On constatera que ces deux traitements scénographiques opposés se rejoignent dans l’idée d’enfermement : l’un est illustratif, tandis que l’autre choisit la suggestion

Comment le physique des personnages détermine-t-il leur relation ?

Les cinq distributions jouent de manière différente de l’écart d’âge nécessaire dramaturgiquement.

– Isabelle Adjani a l’âge du rôle et sa fraîcheur sert la scène face à un Bernard Blier que la perruque grise et l’embonpoint vieillissent. L’autorité de ce dernier, presque paternelle, rend compréhensible l’écart qui les sépare, et Agnès ne peut envisager qu’Arnolphe désire l’épouser.


– Agnès Sourdillon paraît plus âgée, mais elle joue sur un aspect rustique qui souligne son caractère buté. Face à elle, Pierre Arditi, avec ses cheveux blancs ébouriffés, semble instable ; ses tics de visage le font basculer du côté de la folie.


– François Perrier et Caroline Piette pourraient être père et fille ; Agnès a une douceur et une obéissance qui renvoie Arnolphe à une figure d’autorité paternelle, attentif et en retrait.


– Suzanne Aubert a tout à fait le physique d’une jeune première, jeune fille pure et innocente, tandis que Claude Duparfait incarne un Arnolphe encore jeune et séduisant mais visiblement d’une autre génération. Aussi peut-on comprendre les deux points de vue des personnages concomitamment.


– Éric Vigner, en revanche, n’a visiblement pas travaillé sur l’écart : physiquement, Johanna Korthals Altes et Bruno Raffaelli ne sont pas vraiment transformés et leur couple n’est pas aussi incongru qu’il paraît dans la pièce de Molière. La familiarité dans leurs gestes l’un vers l’autre vient d’ailleurs corroborer l’éventualité d’une union.

Ces cinq visions du personnage d’Arnolphe en pygmalion débordé par le premier écart (involontaire) de sa créature témoignent d’un parti pris d’interprétation du personnage dans l’œuvre.

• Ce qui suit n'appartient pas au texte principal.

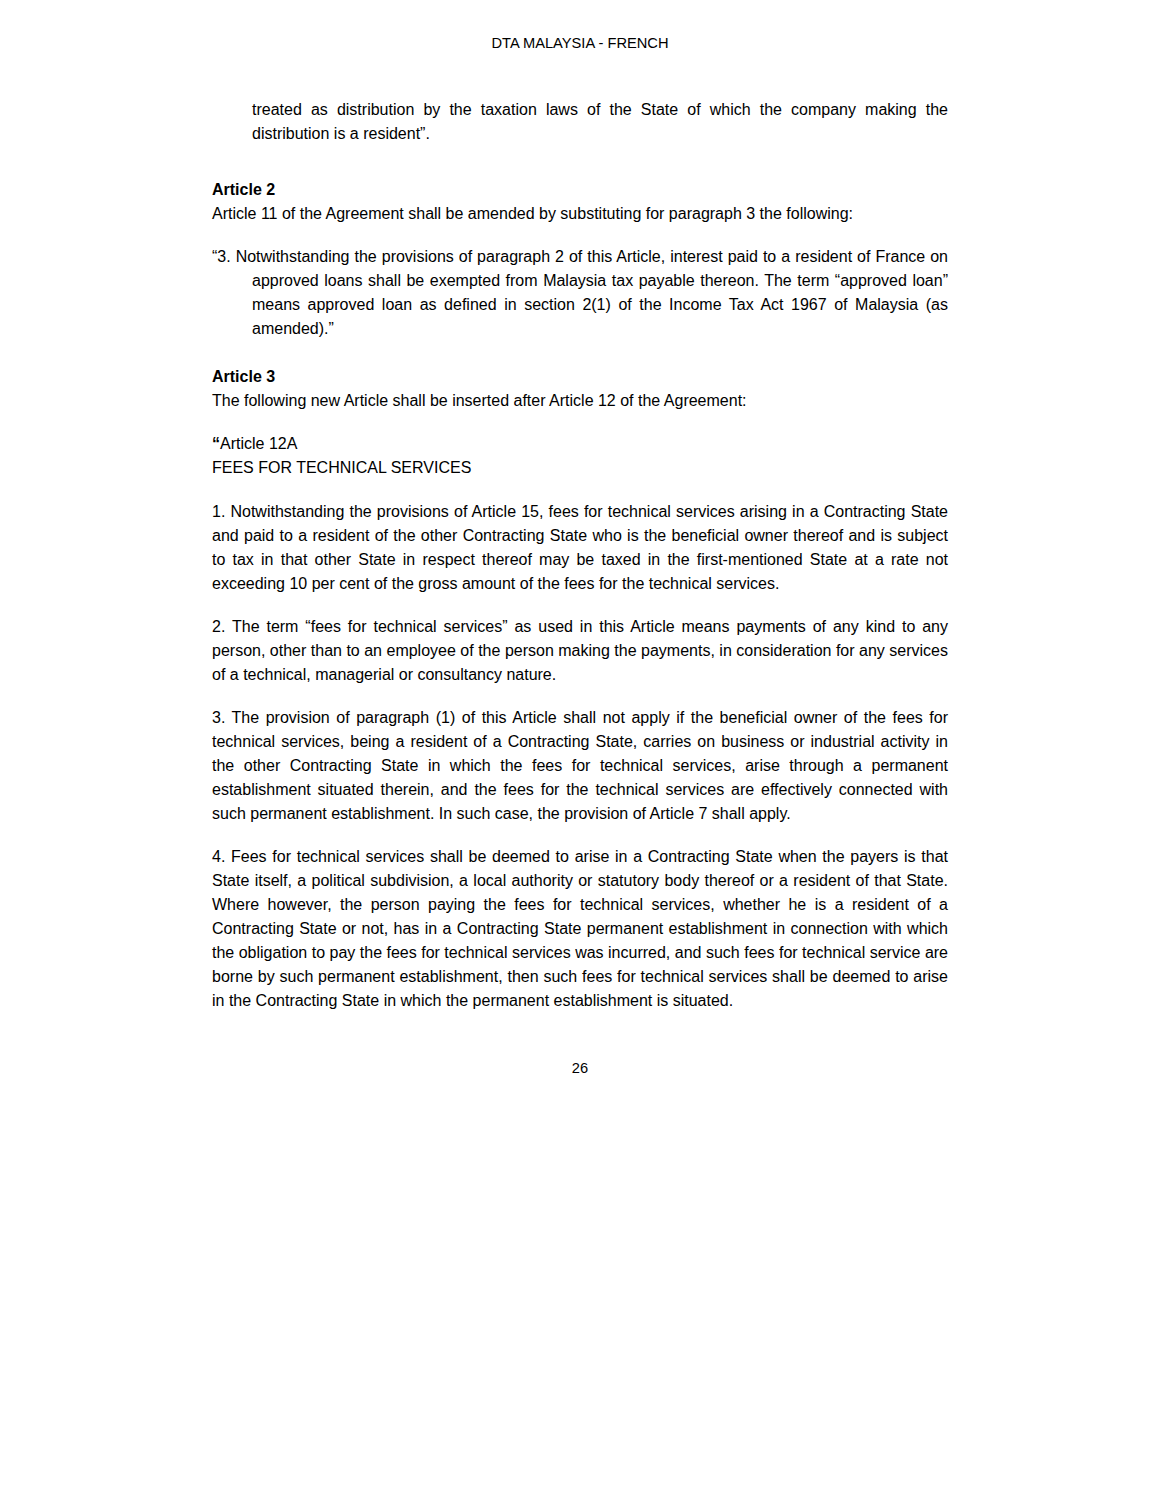DTA MALAYSIA - FRENCH
treated as distribution by the taxation laws of the State of which the company making the distribution is a resident”.
Article 2
Article 11 of the Agreement shall be amended by substituting for paragraph 3 the following:
“3. Notwithstanding the provisions of paragraph 2 of this Article, interest paid to a resident of France on approved loans shall be exempted from Malaysia tax payable thereon. The term “approved loan” means approved loan as defined in section 2(1) of the Income Tax Act 1967 of Malaysia (as amended).”
Article 3
The following new Article shall be inserted after Article 12 of the Agreement:
“Article 12A
FEES FOR TECHNICAL SERVICES
1. Notwithstanding the provisions of Article 15, fees for technical services arising in a Contracting State and paid to a resident of the other Contracting State who is the beneficial owner thereof and is subject to tax in that other State in respect thereof may be taxed in the first-mentioned State at a rate not exceeding 10 per cent of the gross amount of the fees for the technical services.
2. The term “fees for technical services” as used in this Article means payments of any kind to any person, other than to an employee of the person making the payments, in consideration for any services of a technical, managerial or consultancy nature.
3. The provision of paragraph (1) of this Article shall not apply if the beneficial owner of the fees for technical services, being a resident of a Contracting State, carries on business or industrial activity in the other Contracting State in which the fees for technical services, arise through a permanent establishment situated therein, and the fees for the technical services are effectively connected with such permanent establishment. In such case, the provision of Article 7 shall apply.
4. Fees for technical services shall be deemed to arise in a Contracting State when the payers is that State itself, a political subdivision, a local authority or statutory body thereof or a resident of that State. Where however, the person paying the fees for technical services, whether he is a resident of a Contracting State or not, has in a Contracting State permanent establishment in connection with which the obligation to pay the fees for technical services was incurred, and such fees for technical service are borne by such permanent establishment, then such fees for technical services shall be deemed to arise in the Contracting State in which the permanent establishment is situated.
26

  Texte d’Éric Vigner qui montre un point de vue original et particulier sur la pièce notamment dans le parti pris sur Arnolphe: ( Emma avait senti "juste")
« Le théâtre de Molière allie l’intelligence, le génie de la construction et le sentiment humain. C’est l’histoire même d’Arnolphe, et c’est pourquoi il se retire à la fin de la pièce. Arnolphe est un humaniste du XVIIIe siècle, il place l’homme au centre du monde. Il finira même par donner Agnès, sa propre création, au jeune Horace. Après avoir fait d’Agnès une femme, il fera d’Horace un homme. Il va au bout de son projet, et se retire. […] Et Horace ne connaît pas le sentiment. Peut-être sait-il mieux raconter les histoires, mais il n’a pas de cœur. Horace est déjà un Don Juan. Agnès sera bientôt Célimène. L’École des femmes est une matrice, elle contient toute l’œuvre de Molière. »

Source : www.ericvigner.com/archives/spectacles/922/ecole-femmes.html

Arnolphe accueille le récit d’Agnès avec une certaine compréhension. Sa douceur et la manière dont il l’accompagne en fait davantage un compagnon qu’une figure autoritaire. Il lui a visiblement appris à s’exprimer clairement (la diction très précise de l’actrice va dans ce sens) et, en humaniste, il accepte cette parole. IL semble aussi comme gagné par la sensualité caressante de la jeune femme.

 L’interprétation de Bernard Blier ( dans le téléfilm) est clairement une figure paternelle, sûre de sa raison, qui infantilise Agnès et entend bien qu’elle reste sotte.

 Celle de Claude Duparfait dans la mise en scène de Braunschweig, renvoie à la tradition comique ; il prend à partie le public en s’avançant de manière ridicule : nous sommes témoin de sa souffrance tandis que la jeune fille continue son exercice physique sur le vélo, dont elle semble tirer un certain plaisir.

 L’interprétation de Pierre Arditi dans la mise en scène de Bezace est plus inquiétante, car il ne semble plus avoir de prise sur sa créature et s’enferme en lui-même. La douleur sourde qu’il manifeste enclenche une forme de délabrement mental du personnage. 

De même, la résignation sourde et douloureuse d’Olivier Perrier chez Lassalle permet de comprendre le retrait d’Arnolphe à la fin de la pièce. Ces deux interprétations permettent de rapprocher Arnolphe de la figure tragique du misanthrope se réfugiant dans son désert.